Sabtu, 29 April 2023

Mendudukkan dalil aqli (Qiyas)

Mendudukkan dalil aqli (Qiyas)  

Imam Syafii rahimahullah berkata:
ونحكم بالاجماع ثم القياس وهو أضعف من هذا ولكنها منزلة ضرورة لانه لا يحل القياس والخبر موجود كما  يكون التيمم طهارة في السفر عند الاعواز من الماء ولا يكون طهارة إذا وجد الماء إنما يكون طهارة في الاعواز وكذلك يكون ما بعد السنة حجة إذا أعوز من السنة
Dan kami menetapkan hukum berdasarkan ijma’ ulama’ (consensus), kemudian dengan Qiyas, sedangkan Qiyas itu kedudukannya lebih lemah dibanding Ijma’. Namun berdalil dengan Qiyas itu adalah kondisi darurat, karena tidak halal berdalil dengan Qiyas bila ternyata ada dalil naqli (khabar). 

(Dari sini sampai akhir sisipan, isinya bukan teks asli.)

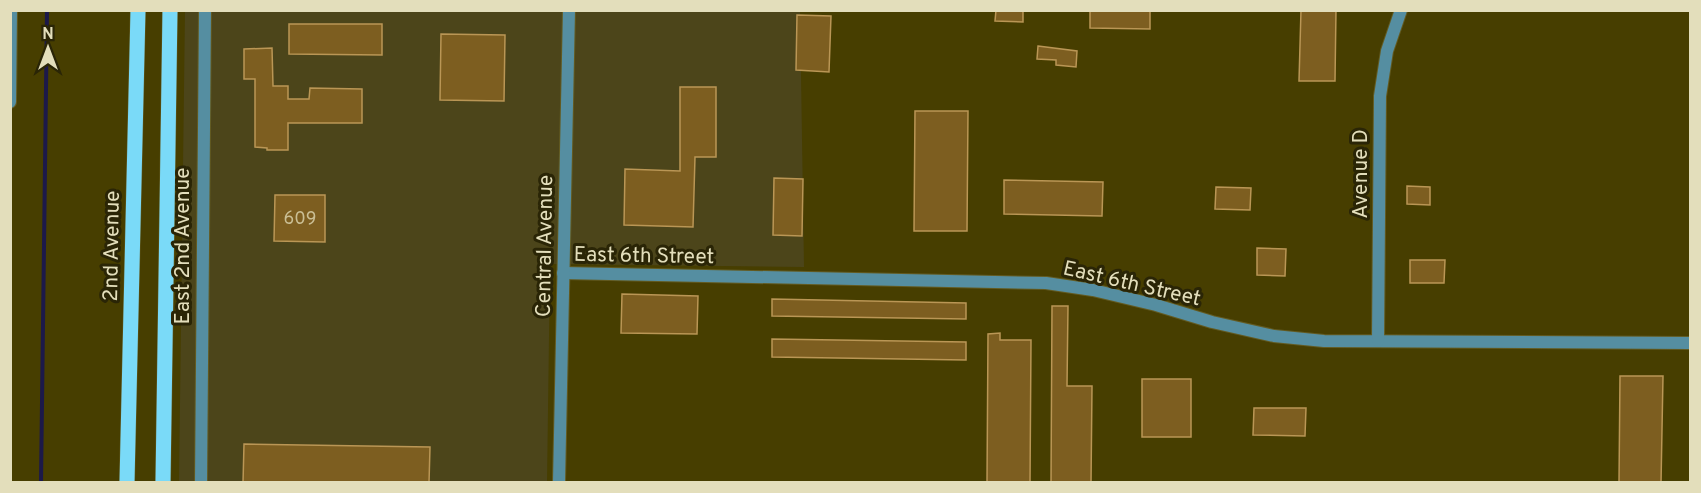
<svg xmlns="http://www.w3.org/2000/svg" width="1701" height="493" viewBox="0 0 1701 493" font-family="Overpass,sans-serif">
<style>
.built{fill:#4c451a}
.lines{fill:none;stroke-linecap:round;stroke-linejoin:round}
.stream{stroke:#1c1949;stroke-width:4}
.building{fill:#7d5e20;stroke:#ba9655;stroke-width:1.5}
.minor-casing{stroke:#635b22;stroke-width:14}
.major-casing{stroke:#635b22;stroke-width:16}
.minor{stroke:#558ea1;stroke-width:12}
.major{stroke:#7adaf8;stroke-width:15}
.labels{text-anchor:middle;stroke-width:6;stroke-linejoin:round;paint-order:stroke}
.number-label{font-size:18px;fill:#cabe94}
.street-label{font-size:21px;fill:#e3debb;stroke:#2a2506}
</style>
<rect width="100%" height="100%" fill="#473e00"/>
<!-- built -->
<path class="built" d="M185,11H800L804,267L550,264L547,482H179Z"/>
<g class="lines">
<!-- stream -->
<path class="stream" d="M41,482L47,10"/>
</g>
<!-- building -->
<g class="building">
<path d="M996,10H1023V22L995,21Z"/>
<path d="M1090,10H1150V29L1090,28Z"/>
<path d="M1301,10H1336L1335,81H1299Z"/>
<path d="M797,15L831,16L829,72L796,70Z"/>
<path d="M289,24H382V55L289,54Z"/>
<path d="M441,34L505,35L504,101L440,100Z"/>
<path d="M1038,46L1077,51L1076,67L1056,65V60L1037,59Z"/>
<path d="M272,48L273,86H288V99H309L310,88L362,89V123H288V150H267V148L255,147V79H244V49Z"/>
<path d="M680,87H716V157H695L693,227L624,225L625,169L680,171Z"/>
<path d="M915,111H968L967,231H914Z"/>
<path d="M774,178L803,179L802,236L773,235Z"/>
<path d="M1004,180L1103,182L1102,216L1004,214Z"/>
<path d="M1407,186L1430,187V205L1407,204Z"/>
<path d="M1216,187L1251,188L1250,210L1215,209Z"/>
<path d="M275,195H325V242L274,241Z"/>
<path d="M1257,248L1286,249L1285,276L1257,275Z"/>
<path d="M1410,260H1445L1444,283H1410Z"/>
<path d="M622,294L698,296L697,334L621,333Z"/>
<path d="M772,299L966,303V319L772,316Z"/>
<path d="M1052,306H1068L1067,386H1092L1091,483H1051Z"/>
<path d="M1000,333V340H1031L1030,483H987L988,334Z"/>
<path d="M772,339L966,342V360L772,357Z"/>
<path d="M1620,376H1663L1661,483H1619Z"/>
<rect x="1142" y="379" width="49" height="58"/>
<path d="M1254,408H1306L1305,436L1253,435Z"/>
<path d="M244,444L430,447L429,483H243Z"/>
</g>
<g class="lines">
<defs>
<g id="minor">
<path d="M10,102L11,10"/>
<path d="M563,273L1046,283L1093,290L1156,305L1212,322L1274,336L1324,341L1690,343"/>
<path d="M1378,341L1380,96L1387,51L1401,10"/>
<path d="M201,482L205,10"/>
<path d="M559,482L569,10"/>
</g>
<g id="major">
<path d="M127,482L138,10"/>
<path d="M163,482L170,10"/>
</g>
</defs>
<!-- minor casing -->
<use href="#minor" class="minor-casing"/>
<!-- major casing -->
<use href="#major" class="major-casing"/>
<!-- minor -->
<use href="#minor" class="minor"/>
<!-- major -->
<use href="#major" class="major"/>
</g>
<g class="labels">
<!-- number labels -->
<g class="number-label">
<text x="300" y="224">609</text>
</g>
<!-- street labels -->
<g class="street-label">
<text transform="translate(1360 174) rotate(-90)" y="7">Avenue D</text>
<text transform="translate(111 246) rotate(-89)" y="7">2nd Avenue</text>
<text transform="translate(182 246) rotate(-90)" y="7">East 2nd Avenue</text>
<text transform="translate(544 246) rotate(-89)" y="7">Central Avenue</text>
<text transform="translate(644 255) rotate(1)" y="7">East 6th Street</text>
<text transform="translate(1132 283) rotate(13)" y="7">East 6th Street</text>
</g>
</g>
<!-- border -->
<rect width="1701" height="493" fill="none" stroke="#e3debb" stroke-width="24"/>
<!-- north arrow -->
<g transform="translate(48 48)" stroke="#2a2506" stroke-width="4.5" paint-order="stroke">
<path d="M0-4.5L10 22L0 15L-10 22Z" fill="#e3debb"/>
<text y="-9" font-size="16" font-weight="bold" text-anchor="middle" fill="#e3debb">N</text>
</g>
</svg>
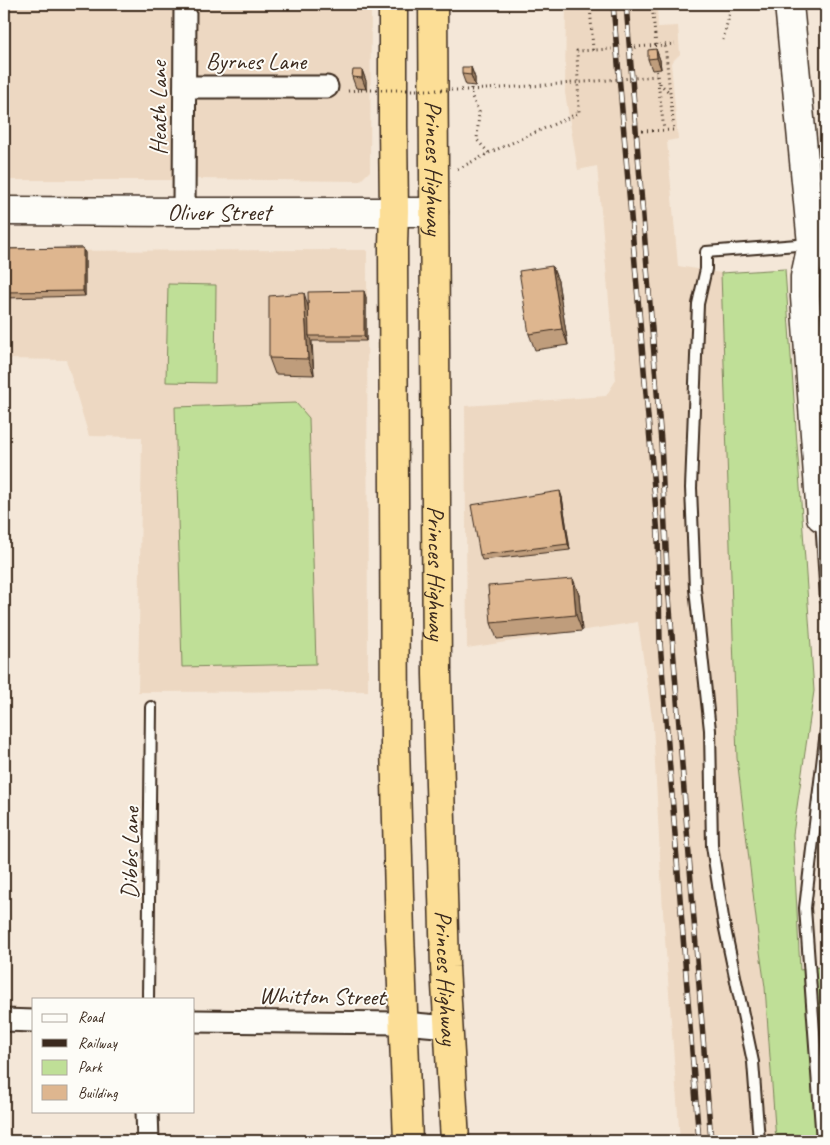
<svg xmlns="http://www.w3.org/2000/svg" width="830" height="1145" viewBox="0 0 830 1145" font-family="Caveat,sans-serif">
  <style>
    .built { fill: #edd8c2 }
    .green { fill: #bfdf97; stroke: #7d845a }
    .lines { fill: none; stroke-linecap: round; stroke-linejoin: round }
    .lane-casing { stroke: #3b2a1e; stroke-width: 14 }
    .street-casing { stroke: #3b2a1e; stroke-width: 25 }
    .secondary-casing { stroke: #3b2a1e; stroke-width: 31 }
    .highway-casing { stroke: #3b2a1e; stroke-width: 31 }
    .path { stroke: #3b2a1e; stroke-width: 3; stroke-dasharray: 1 4; stroke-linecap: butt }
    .lane { stroke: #fdfcf7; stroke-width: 10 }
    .street { stroke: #fdfcf7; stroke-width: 21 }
    .secondary { stroke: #fdfcf7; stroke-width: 28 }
    .highway { stroke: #fcde96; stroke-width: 28 }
    .rail-casing { stroke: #3b2a1e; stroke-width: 5.5 }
    .rail { stroke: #fdfcf7; stroke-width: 4; stroke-dasharray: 11; stroke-linecap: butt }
    .path-bridge { stroke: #3b2a1e; stroke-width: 3; stroke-dasharray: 1 4; stroke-linecap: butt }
    .wall { fill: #bf9d7b; stroke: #3b2a1e }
    .shaded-wall { fill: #9b7f64; stroke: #3b2a1e }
    .building { fill: #deb68f; stroke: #3b2a1e }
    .labels { text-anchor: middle; stroke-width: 4; stroke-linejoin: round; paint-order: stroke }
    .street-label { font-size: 24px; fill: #3b2a1e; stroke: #fdfcf7 }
  </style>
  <rect width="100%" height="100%" fill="#f4e7d8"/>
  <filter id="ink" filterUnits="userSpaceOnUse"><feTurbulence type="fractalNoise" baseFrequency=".02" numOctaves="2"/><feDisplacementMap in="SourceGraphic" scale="10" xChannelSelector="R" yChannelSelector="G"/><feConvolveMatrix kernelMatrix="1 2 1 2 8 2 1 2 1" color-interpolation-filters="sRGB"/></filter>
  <g filter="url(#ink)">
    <!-- built -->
    <g class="built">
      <polygon points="4,4 176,4 175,180 4,180"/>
      <polygon points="197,4 371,4 370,171 360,181 193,179"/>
      <polygon points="566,4 657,4 658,27 678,26 680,54 671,63 678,139 667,141 678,266 721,273 737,758 764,976 776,1141 680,1141 663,912 653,726 638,622 467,648 465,406 606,396 616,380 597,166 578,170 565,93"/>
      <polygon points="367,250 368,691 138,692 142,437 89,436 66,360 4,359 4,251"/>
    </g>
    <!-- green -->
    <g class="green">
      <polygon points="785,269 814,691 793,834 800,970 826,966 826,1141 776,1141 765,987 760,952 737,758 721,273"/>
      <polygon points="168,284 216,285 215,383 166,382"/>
      <polygon points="296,403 309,418 316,664 182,667 175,407"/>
    </g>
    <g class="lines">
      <defs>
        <g id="lane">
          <polyline points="821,518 826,600"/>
          <polyline points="148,999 151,707"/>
          <polyline points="759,1141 753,1062 724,924 712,846 710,730 695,589 691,488 698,304 706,269 706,252 810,244"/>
          <polyline points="822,1141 805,908 826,731"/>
        </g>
        <g id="street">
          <polyline points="185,87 327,87"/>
          <polyline points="184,212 185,4"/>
          <polyline points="4,1020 34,1021"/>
          <polyline points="194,1021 403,1023 449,1027"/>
          <polyline points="147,1111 148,1141"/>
        </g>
        <g id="secondary">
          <polyline points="789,4 812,244 805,277 805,297 821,517"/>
          <path id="s1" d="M4,211L184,212H434"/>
        </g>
        <g id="highway">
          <polyline points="393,4 393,126 394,211 393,246 395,745 400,934 408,1141"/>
          <path id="s2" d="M433,4L437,675L445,967L455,1141"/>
        </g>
      </defs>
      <!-- lane casing -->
      <use href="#lane" class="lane-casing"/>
      <!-- street casing -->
      <use href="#street" class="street-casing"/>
      <!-- secondary casing -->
      <use href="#secondary" class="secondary-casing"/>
      <!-- highway casing -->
      <use href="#highway" class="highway-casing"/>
      <!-- path -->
      <g class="path">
        <polyline points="590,4 593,50"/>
        <polyline points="652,4 656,46"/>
        <polyline points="723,40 732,4"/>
        <polyline points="635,47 675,44"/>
        <polyline points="656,66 664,130"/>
        <polyline points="471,83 471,95 479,112 477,140 489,153"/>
        <polyline points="660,83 660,84 669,92"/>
        <polyline points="348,91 361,90 362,85"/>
        <polyline points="642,131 674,130 665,45"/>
        <polyline points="458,169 489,153 579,113 577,51 612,49"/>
      </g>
      <!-- lane -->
      <use href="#lane" class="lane"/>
      <!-- street -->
      <use href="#street" class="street"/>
      <!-- secondary -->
      <use href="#secondary" class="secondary"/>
      <!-- highway -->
      <use href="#highway" class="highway"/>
      <defs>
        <g id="rail">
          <polyline points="613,4 658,535 660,642 699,1141"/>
          <polyline points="626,4 661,442 667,570 711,1141"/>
        </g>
      </defs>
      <!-- rail casing -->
      <use href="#rail" class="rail-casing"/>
      <!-- rail -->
      <use href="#rail" class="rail"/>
      <!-- path-bridge -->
      <polyline class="path-bridge" points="361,90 471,90 561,84 657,76"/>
    </g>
    <!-- wall -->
    <g class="wall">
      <polygon points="656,49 660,60 661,69 652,70 648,59"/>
      <polygon points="471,67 475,78 475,86 466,85 462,74"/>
      <polygon points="362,70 366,81 366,89 356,88 352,77"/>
      <polygon points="83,248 85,253 85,296 5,298 4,296 4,249"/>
      <polygon points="552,266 558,281 568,345 535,350 529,334"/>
      <polygon points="366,297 366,341 312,341 314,375 275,374 269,358 309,307"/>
      <polygon points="562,497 570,550 482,560 480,555"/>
      <polygon points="573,579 579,595 582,631 497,639 491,623"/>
    </g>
    <!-- shaded-wall -->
    <g class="shaded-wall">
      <polygon points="656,49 660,60 661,69 657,58"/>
      <polygon points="471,67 475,78 475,86 471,75"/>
      <polygon points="362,70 366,81 366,89 362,78"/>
      <polygon points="83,248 85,253 85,296 83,291"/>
      <polygon points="552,266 558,281 568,345 562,329"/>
      <polygon points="364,291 366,297 366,341 364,336"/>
      <polygon points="304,293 309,309 309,336 311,341 314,375 308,359"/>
      <polygon points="560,491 562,497 570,550 568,544"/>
      <polygon points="573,579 579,595 582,631 576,615"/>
    </g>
    <!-- building -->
    <g class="building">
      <polygon points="656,49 657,58 648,59 648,50"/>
      <polygon points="462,67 471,67 471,75 462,74"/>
      <polygon points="353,70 362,70 362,78 352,77"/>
      <polygon points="83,248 83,291 4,292 4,249"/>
      <polygon points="552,266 562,329 529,334 519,271"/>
      <polygon points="364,291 364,336 309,336 308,292"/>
      <polygon points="304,293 308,359 269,358 269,296"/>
      <polygon points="560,491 568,544 480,555 471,505"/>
      <polygon points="573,579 576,615 491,623 488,586"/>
    </g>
  </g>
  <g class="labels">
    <!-- street labels -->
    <g class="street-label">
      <text x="256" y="69">Byrnes Lane</text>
      <text transform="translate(158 108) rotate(-90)" y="8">Heath Lane</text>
      <text dy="8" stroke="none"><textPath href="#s2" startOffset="164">Princes Highway</textPath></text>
      <text dy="8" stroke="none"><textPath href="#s1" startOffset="215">Oliver Street</textPath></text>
      <text dy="8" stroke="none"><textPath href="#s2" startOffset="569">Princes Highway</textPath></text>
      <text transform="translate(130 853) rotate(-89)" y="8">Dibbs Lane</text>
      <text dy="8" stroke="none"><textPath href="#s2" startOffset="974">Princes Highway</textPath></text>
      <text transform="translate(322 996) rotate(1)" y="8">Whitton Street</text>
    </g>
  </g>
  <!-- margin -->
  <rect width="830" height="1145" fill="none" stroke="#fdfcf7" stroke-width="20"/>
  <rect x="10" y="10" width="810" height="1125" fill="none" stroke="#3b2a1e" stroke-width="2" filter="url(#ink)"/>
  <!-- legend -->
  <rect x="32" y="998" width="162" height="115" fill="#fdfcf7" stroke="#afa8a0"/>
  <rect x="42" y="1014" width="25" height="8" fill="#fdfcf7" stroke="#afa8a0"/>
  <text x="78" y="1022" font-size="15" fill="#3b2a1e">Road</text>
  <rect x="42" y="1039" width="25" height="8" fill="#3b2a1e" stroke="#afa8a0"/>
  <text x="78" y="1048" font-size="15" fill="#3b2a1e">Railway</text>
  <rect x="42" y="1060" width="25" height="15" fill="#bfdf97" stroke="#afa8a0"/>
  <text x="78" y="1072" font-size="15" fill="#3b2a1e">Park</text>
  <rect x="42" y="1085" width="25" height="15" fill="#deb68f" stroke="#afa8a0"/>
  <text x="78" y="1098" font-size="15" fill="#3b2a1e">Building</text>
</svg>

Bagaikan bertayammum sah menjadi metode bersuci di saat safar bila tidak mendapatkan air, dan t idak dapat menjadi metode bersuci bila terdapat air.  Tayammum menjadi media bersuci bila tidak ada dalil naqli (khabar).

Demikian pula halnya dengan kedudukan Qiyas sebagai dalil setelah As Sunnah, dapat dijadikan dalil bila tidak ada dalil dari As Sunnah. (Akhir Kitab Ar Risalah oleh Imam As Syafii).

Para ulama’ ushul fiqih salah satunya Az Zarkasyi menjelaskan pernyataan Imam Syafii di atas bahwa seorang ahli fiqih tidak dibenarkan untuk menetapkan satu hukum dengan berdalilkan Qiyas, melainkan bila tidak menemukan dalil naqli. (Al Bahru Al Muhith)

Adapun berdalil dengan Qiyas yang sejalan dengan dalil Naqli; Al Qur’an atau As Sunnah, sehingga dalil Qiyas menguatkan dalil Naqli maka itu tidak mengapa.

Yang dipersoalkan dan ditentang oleh para ulama’ diantaranya oleh Imam As Syafii di atas ialah bila anda menetapkan hukum hanya berdasarkan dengan Qiyas (dalil aqli) tanpa menghiraukan dalil Naqli, atau bahkan sadar bertentangan atau menolak dalil Naqli, maka itu adalah satu kesalahan besar.

Karena itu dalam teori ushul fiqih, suatu Qiyas yang bertentangan dengan dalil Naqli disebut dengan Qiyas Fasid Al I’itibar (Qiyas yang tidak pada tempatnya alias tertolak). 

Sebagaimana para ulama’ juga menegaskan bahwa dalil Aqli (Qiyas) hanya berlaku pada hal hal yang dapat dinalar alasannya . Adapun hal hal yang bersifat gaib, atau ta’abbudi, maka tidak berlaku dalil Naqli/Qiyas .

Kenapa? 

Alasannya karena Qiyas bertumpu pada kepastian ‘illah (alasan penetapan suatu hukum), sedangkan dalam hal gaib atau yang bersifat ta’abbudi, maka illah penetapan hukumnya tidak diketahui, sehingga tidak memungkinkan adanya praktek Qiyas.